Sean Cahill, president and CEO of $85 million Southwest 66 CU, said in an interview that credit unions below $100 million often live on the edge of sustainability. It can be difficult to recover from just one bad year, he said.

And that situation is exacerbated because small institutions feel regulatory burden to a disproportionate degree, he said. New Truth-in-Lending Act and the Real Estate Settlement Procedures Act loan disclosure requirements, for example, forced the credit union to revamp all of its mortgage-related documents and processes. The resulting $30,000 cost might not be burdensome for a larger organization, but it was a direct hit to the Odessa, Texas-based credit union's bottom line.

Though President Donald Trump and his administration have pushed to reduce regulations, there has not yet been much direct impact, Cahill said. But he pointed to the NCUA's plans for extended examination cycles as an example of something that could lower the burden in coming years. In 2017, the NCUA's field staff reported 579,330 examination hours — about 100,000 less than in 2016.

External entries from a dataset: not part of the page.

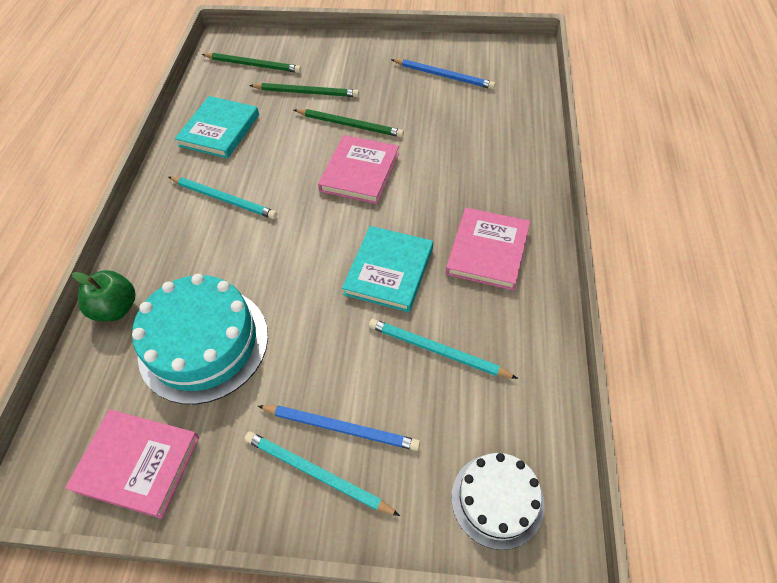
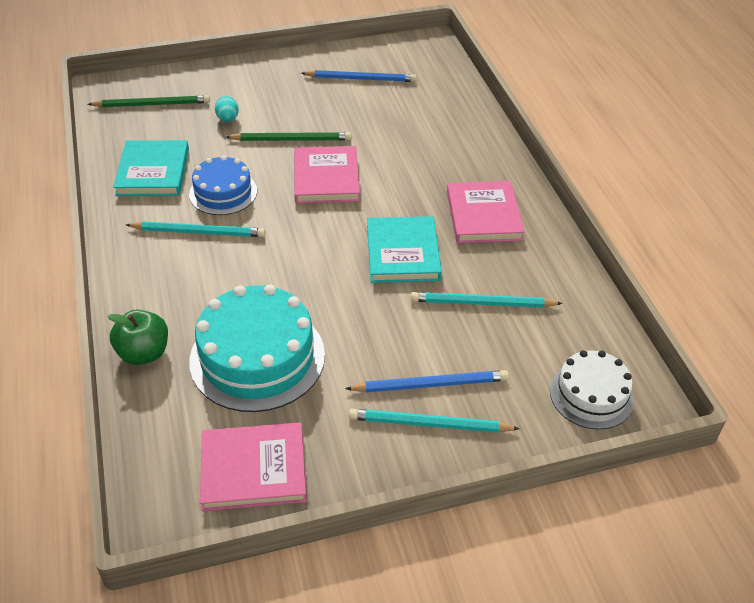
camera: 25 degrees left, 10 degrees down
(264, 165) = (223, 192): none -> blue cake
(306, 92) = (228, 119): green pencil -> turquoise egg

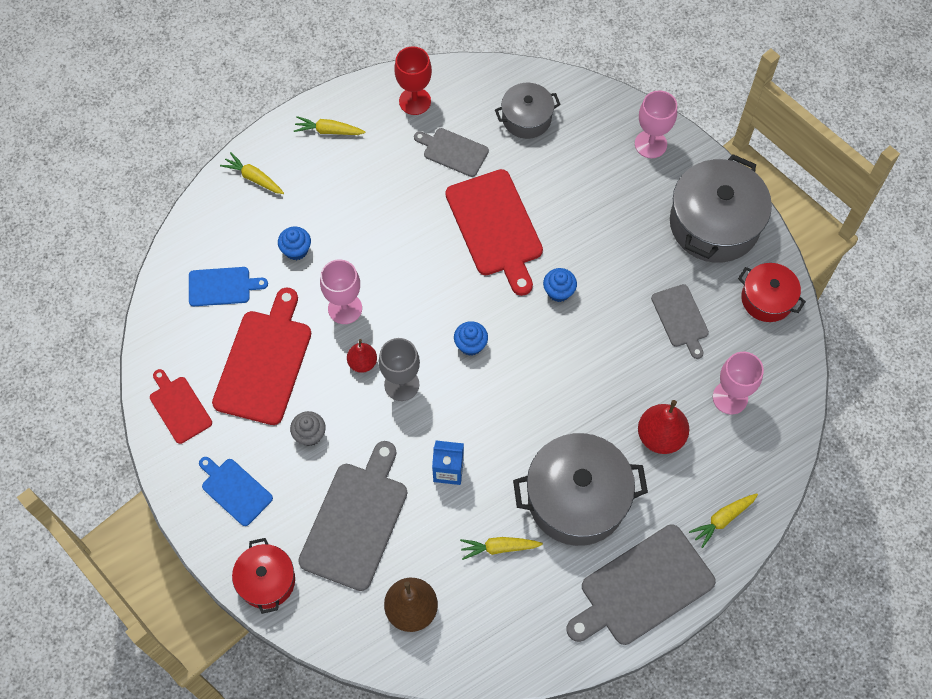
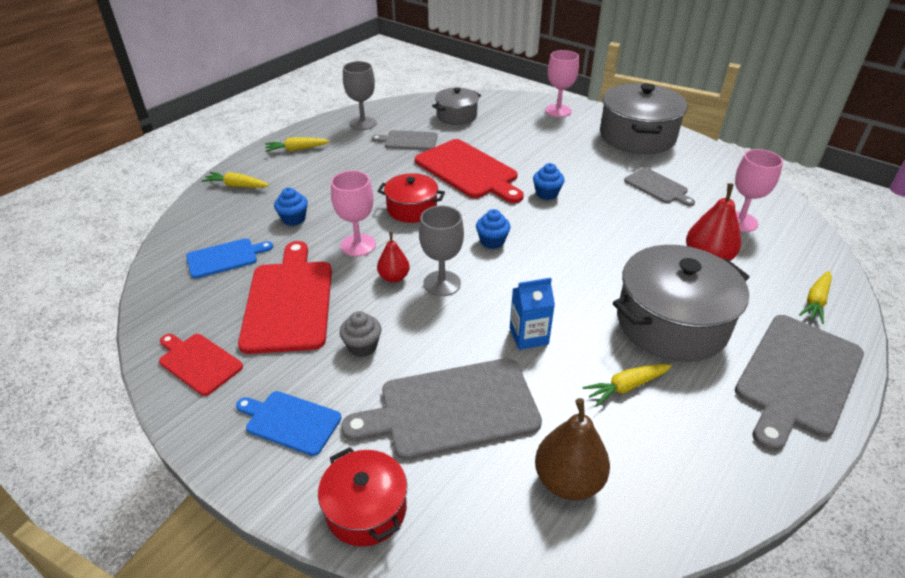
camera: 20 degrees left, 25 degrees down
(356, 520) = (452, 409): grey cutting board -> grey cutting board turned 105 degrees counterclockwise
(415, 101) = (363, 123): red goblet -> grey goblet
(767, 299) = (712, 163): red pot -> red pot (412, 209)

Southwest 66 has had some merger discussions with smaller credit unions but has not looked at joining a larger institution. Cahill said the company likes its independence and feels it can compete in the market at its size. Instead, the credit union will open its third branch — and its first outside of Odessa — in Midland, Texas, this summer. He said Southwest 66 is also considering a charter expansion as it looks for ways to grow.

Being small means fewer resources, but some in the industry say it can also come with some benefits. Ronaldo Hardy, president and CEO of $97 million Southwest Louisiana CU said smaller institutions can be nimble, make rapid changes and bring new products to market more quickly.

"Small is a mindset — not an asset size," Hardy said.